On the costs of battery storage:

England says there will be not be a cost benefit advantage for battery storage in the National Electricity market until after 2024, a decade hence. England says commentators often “underestimate the balance of system costs and therefore over-estimate how fast total system installation costs will fall.”

He concedes that it will gradually become a viable mass market product. “However in the next 5 years our forecasts see it remaining a niche product for early adopters.“

That is contrary to the thinking of some network operators, such as Ergon, which is already installing batteries at grid level to avoid the cost of upgrades to poles and wires, and looking to do the same at customer sites.

Ergon is even thinking of buying back high feed-in tariffs to change consumer behaviour and make storage more attractive. Others,, such as UBS and some installers, say rooftop solar with storage is already commercially viable.

As for the market being limited to early adopters, perhaps AGL Energy should check their NSW customer base, and see what people are thinking when their gross feed-in tariffs run out in 2016.

The future?

As described by England:

“We see a future where AGL provides consumers with a home energy ecosystem, providing them with the smarts and insight, to have choice, flexibility and control, at as low a cost as possible – and if they still want grid power they will get it at competitive prices, too.

“We are investing in growing our solar business, as well as developing new capabilities that will help us to compete in the future. AGL plans to deliver more “in home” energy services, including those enabled by digital meters and energy storage. This will form part of AGL’s transition from a vertically integrated energy supplier to an integrated energy solutions provider.”

It aims to have 700,000 digital meters in South Australia, NSW and Queensland that will help incorporate solar, efficiency and storage.

“Over the medium-term our goal is clear – Establish a distributed energy presence in 1 million homes and businesses by 2020. We won’t do this alone and recognise we will need strong strategic partnerships, some local and some global, where strategic visions are aligned to our own.

“AGL will however be at the forefront of this transition, as consumers move from passive and unconscious consumption to a more empowered and energy literate consumption.”

Our conclusion:

It’s going to be interesting to see how this pans out.

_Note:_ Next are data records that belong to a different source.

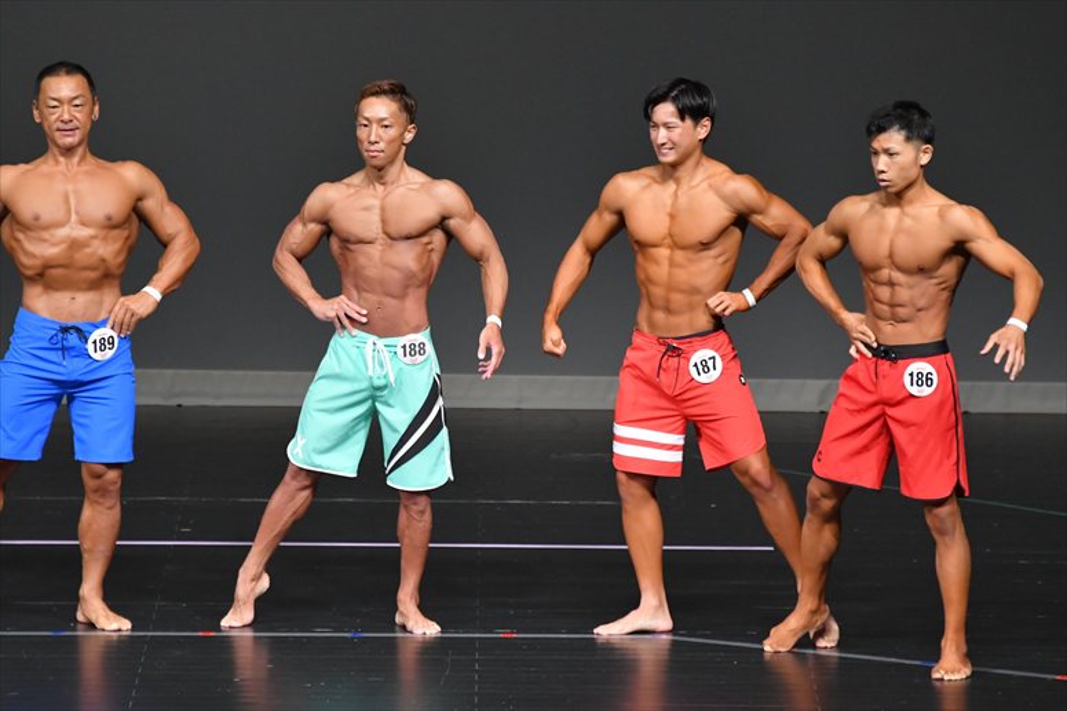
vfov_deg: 4.4
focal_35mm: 315
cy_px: 356
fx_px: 9332
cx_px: 534
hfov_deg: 6.5
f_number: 5.6
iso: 4000
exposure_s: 1/400
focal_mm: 210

It’s great to see the “gentailers” reacting, and so they should, because they are the most exposed. Their generation assets are feeling the pinch from falling demand, and anyone can come and compete with packaging bills and customer service – if they can get their minds around the billing systems.

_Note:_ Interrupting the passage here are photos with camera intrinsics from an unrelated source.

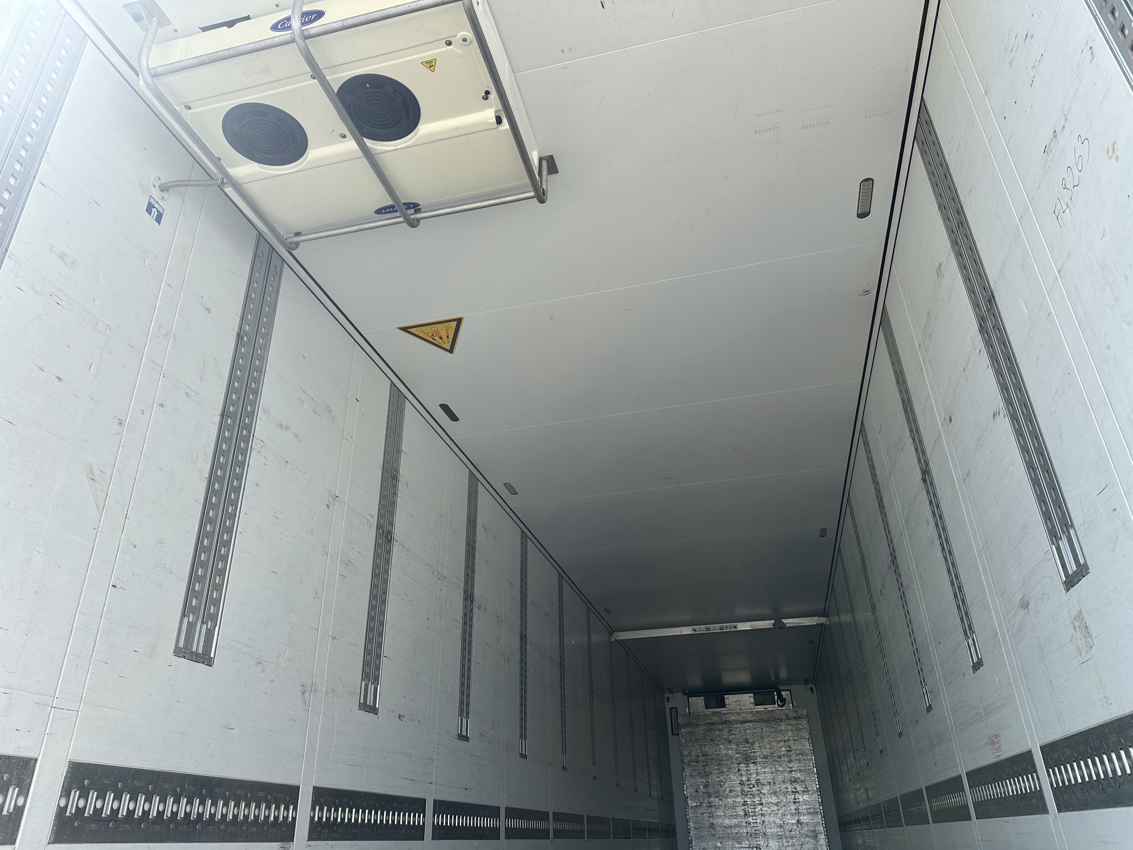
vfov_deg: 56.8
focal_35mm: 24
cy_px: 425
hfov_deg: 71.6
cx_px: 566
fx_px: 786
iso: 80
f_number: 1.78
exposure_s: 1/1517
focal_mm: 6.86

That’s where the role of the networks comes in: if they can get direct access to customers, then they will have greater capacity to make battery storage interesting and viable. As the head of one network operator said earlier this year, he would rather be in the network business than the current gentailer model. Which – along with tariff design – is why regulators will have such a say in the outcome of this particular energy (r)evolution.